Long time, no blog.
I've been offline for a while. I burned out last July and only really started hacking on my lisp projects again in March. So what's changed in the last two months? Actually, kind of a lot.
Coleslaw 0.9.4 is hereby released. I apologize that 0.9.3 which went out in the last quicklisp release had an embarrassing escaping bug.
The most fun part of Coleslaw is trying my hand at API design. Lisp is a great tool for writing extensible software and Coleslaw has been a good proving ground for that since everyone has a slightly different set of requirements for their blogware.
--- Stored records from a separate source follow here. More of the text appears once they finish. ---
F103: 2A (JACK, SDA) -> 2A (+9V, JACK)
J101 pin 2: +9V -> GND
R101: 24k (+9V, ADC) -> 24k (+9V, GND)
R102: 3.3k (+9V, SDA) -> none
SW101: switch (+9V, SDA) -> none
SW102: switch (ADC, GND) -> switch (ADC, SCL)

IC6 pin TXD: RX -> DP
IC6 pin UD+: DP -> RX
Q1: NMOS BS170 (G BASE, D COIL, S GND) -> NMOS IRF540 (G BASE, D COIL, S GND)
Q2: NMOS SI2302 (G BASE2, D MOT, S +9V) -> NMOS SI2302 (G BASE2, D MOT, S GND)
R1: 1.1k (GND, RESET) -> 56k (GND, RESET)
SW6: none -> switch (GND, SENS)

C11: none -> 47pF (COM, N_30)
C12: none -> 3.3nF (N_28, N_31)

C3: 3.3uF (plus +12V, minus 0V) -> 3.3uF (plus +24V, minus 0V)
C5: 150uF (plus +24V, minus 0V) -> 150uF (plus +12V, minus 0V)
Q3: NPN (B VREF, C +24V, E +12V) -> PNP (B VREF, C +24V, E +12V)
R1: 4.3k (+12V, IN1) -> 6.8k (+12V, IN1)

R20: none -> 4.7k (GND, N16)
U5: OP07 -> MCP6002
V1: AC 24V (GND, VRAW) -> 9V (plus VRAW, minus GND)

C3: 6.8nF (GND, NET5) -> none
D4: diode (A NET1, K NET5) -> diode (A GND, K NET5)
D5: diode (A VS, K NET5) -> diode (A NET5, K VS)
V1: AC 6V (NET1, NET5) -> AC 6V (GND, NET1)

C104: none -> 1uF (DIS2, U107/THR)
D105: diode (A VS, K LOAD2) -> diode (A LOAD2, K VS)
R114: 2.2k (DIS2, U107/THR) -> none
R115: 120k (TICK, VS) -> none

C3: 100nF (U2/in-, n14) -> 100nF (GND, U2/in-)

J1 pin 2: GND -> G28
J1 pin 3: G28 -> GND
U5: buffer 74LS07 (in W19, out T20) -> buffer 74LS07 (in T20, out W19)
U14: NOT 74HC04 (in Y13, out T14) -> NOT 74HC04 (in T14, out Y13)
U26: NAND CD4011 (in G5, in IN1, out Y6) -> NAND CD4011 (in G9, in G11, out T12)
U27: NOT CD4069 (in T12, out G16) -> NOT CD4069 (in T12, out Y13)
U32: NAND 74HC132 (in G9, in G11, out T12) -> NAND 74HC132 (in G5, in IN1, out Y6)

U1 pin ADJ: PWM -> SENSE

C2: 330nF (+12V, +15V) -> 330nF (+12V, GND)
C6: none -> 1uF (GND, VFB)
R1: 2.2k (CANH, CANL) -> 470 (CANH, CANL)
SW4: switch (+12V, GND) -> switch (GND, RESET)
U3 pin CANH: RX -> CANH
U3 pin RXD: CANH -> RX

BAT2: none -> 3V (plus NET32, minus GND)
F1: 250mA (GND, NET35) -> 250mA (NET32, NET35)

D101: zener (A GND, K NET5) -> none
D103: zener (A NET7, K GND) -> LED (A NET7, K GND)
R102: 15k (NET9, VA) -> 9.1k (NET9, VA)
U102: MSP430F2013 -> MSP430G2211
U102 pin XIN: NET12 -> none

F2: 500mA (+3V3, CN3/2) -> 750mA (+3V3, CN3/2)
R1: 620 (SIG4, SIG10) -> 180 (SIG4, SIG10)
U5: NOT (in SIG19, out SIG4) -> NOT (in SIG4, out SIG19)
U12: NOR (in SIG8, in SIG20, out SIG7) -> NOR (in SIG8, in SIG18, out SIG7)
I've been reading Sonya Keene's Object Oriented Programming in CL lately which led to a large refactoring around the new Document Protocol. I'm not prepared to say anything intelligent about protocols yet, but thankfully plenty of people have done so elsewhere. This blog post by sykopomp isn't a bad place to start.
In addition to the document protocol and the usual litany of bugfixes, Coleslaw now has a new theme based on bootswatch readable, user-defined routing, support for static pages, and greatly expanded docs.
The main things to tackle before 1.0 are a plugin to support incremental compilation for very large sites and a twitter/tumblr cross-posting plugin.
Additionally, someone actually found a use for my Readable CPU emulator! Dustin Long was working on a homebrew Nintendo game and wanted a way to unit test his code, so he's been using cl-6502 to get cycle counts and otherwise check behavior. Naturally, the very basic assembler got on his nerves so he sent me a nice pull request adding support for labels, compile-time expressions, and decimal, hex, and binary literals. Thanks, Dustin!
With any luck, I'll get back to work on famiclom or tools for analyzing old NES games like Super Mario Bros and Mega Man 2. It's good to be back.